Надя сидела в темном углу, на скамейке, отполированной до зеркального блеска тысячами людей. В судах много темных углов и отполированных скамеек. Степанов гулял в садике, где толпились люди, вызванные на судебные заседания. Люди говорили негромко, но очень оживленно, и все, как один, курили <гвоздики>.

Один из заседателей задерживался на полчаса, и поэтому начало судебного разбирательства перенесли на одиннадцать. Возле Нади села женщина с грудным ребенком.

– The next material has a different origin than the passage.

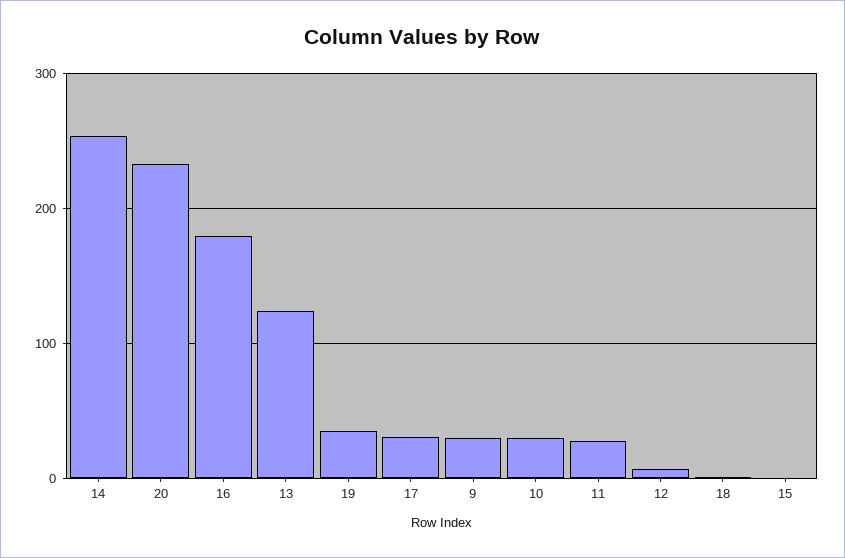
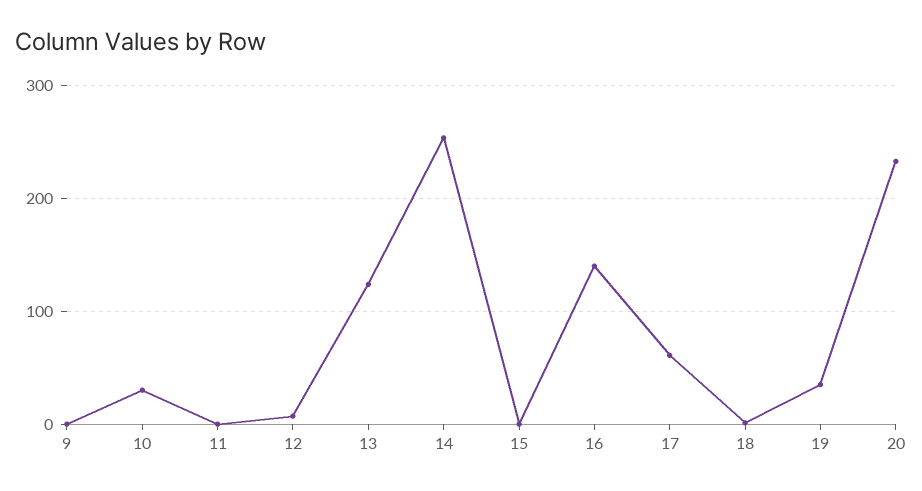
16: 180 -> 140
17: 30 -> 60
9: 30 -> 0
11: 30 -> 0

Надя смотрела на спящего мальчика в синей вязаной шапочке и вспоминала, как они тогда жили в деревне. Это было шесть лет назад, когда Дунечке исполнилось полгода. Она часто болела, по ночам просыпалась и кричала - надрывно, на одной ноте. Степанов приезжал поздно, часов до трех сидел за работой на дощатой веранде, дымил, как паровоз, одну сигарету за другой и рисовал на полях синей полотняной бумаги одинаковых бородатых мужчин с капитанскими английскими трубками во рту. Засыпал он поздно, и Надя, чтобы не будить его, ходила с Дунечкой, прижав ее к себе, до тех пор, пока девочка не успокаивалась. Надя укладывала ее в кроватку, а сама садилась к раскрытому окну и смотрела, как желтая луна процарапывалась сквозь заросли кустарников. В одном и том же месте, точно в одно время начинал заходиться соловей. Он был неистов и нежен. Черные сосны разрезали голубое ночное небо, подсвеченное серебряным светом луны. Иногда, если налетал ветер, было слышно, как под горой шумела река на песчаных перекатах. Во всем этом - в Дуне, которая посапывала в своей плетеной кроватке, в том, как что-то бормотал во сне Степанов, в ночи, которая жила тихой, таинственной жизнью, - во всем этом было счастье, и Надя тихонько смеялась и чувствовала, как у нее от этого счастья холодеет кожа и делается шершавой, как бывает, если замерзнешь зимой.